* _Prompt_
Show each line of the records that contains the word "действия", copying the whole line. Match case exactly.

* _Data for processing_
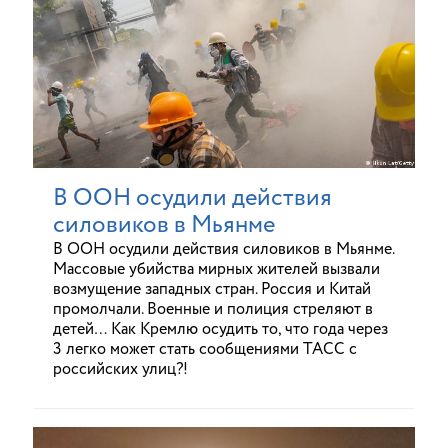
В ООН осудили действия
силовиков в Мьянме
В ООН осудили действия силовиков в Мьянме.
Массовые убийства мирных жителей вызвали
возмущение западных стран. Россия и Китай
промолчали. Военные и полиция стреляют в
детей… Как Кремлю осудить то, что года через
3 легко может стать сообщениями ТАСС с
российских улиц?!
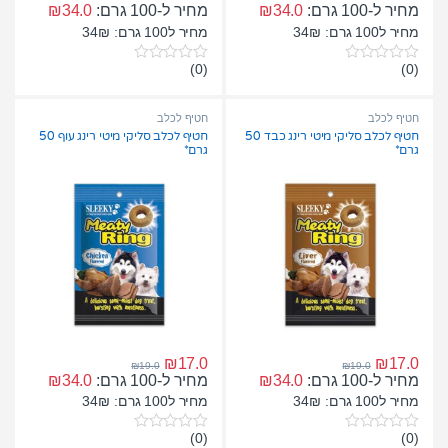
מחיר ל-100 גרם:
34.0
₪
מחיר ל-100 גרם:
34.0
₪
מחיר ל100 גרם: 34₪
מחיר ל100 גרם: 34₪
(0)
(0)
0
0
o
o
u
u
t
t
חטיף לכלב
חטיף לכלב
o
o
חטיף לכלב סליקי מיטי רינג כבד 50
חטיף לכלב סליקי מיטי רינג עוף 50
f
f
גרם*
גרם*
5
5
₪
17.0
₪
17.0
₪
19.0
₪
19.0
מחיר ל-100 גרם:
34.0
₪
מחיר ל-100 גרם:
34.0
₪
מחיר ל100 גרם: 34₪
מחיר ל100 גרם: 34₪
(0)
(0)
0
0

==

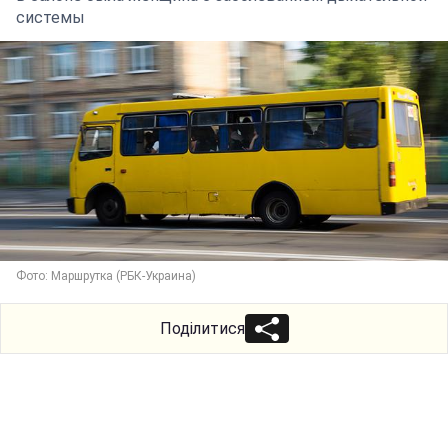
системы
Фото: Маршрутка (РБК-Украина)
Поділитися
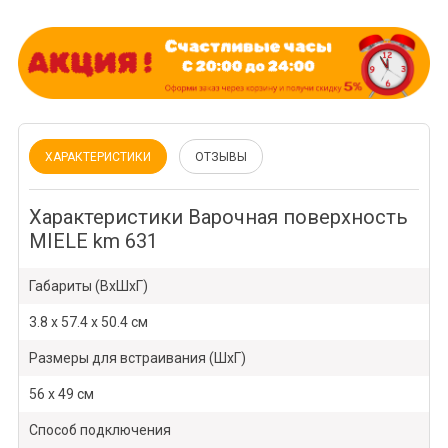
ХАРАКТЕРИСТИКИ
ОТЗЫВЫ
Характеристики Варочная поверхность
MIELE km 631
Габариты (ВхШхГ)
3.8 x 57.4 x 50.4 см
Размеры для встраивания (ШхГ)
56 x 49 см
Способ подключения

--

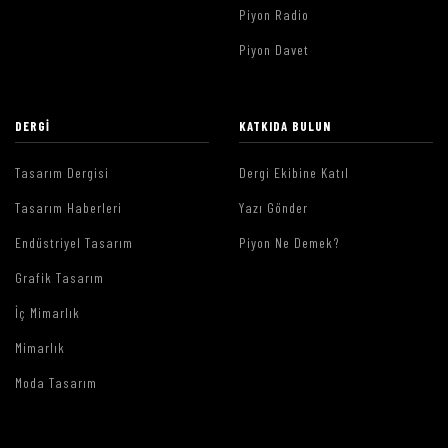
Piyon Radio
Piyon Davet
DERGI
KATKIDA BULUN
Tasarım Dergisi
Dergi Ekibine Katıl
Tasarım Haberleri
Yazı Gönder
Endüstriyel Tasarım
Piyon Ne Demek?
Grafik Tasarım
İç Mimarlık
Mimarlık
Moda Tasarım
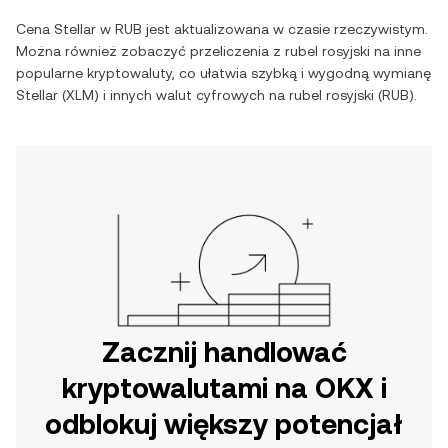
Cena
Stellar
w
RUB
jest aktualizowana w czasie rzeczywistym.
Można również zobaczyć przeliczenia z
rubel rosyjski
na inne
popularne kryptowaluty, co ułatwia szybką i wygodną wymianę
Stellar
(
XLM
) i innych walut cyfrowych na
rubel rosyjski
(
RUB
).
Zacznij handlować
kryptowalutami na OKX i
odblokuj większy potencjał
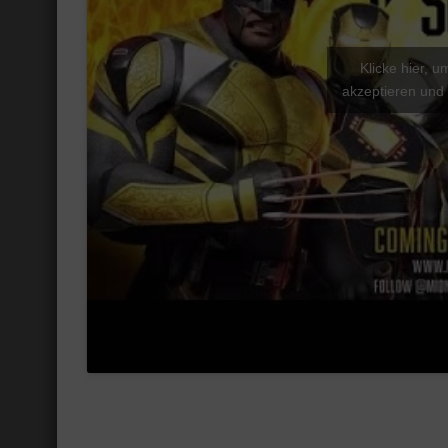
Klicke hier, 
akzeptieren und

* _Answer to the exercise_
В ООН осудили действия
В ООН осудили действия силовиков в Мьянме.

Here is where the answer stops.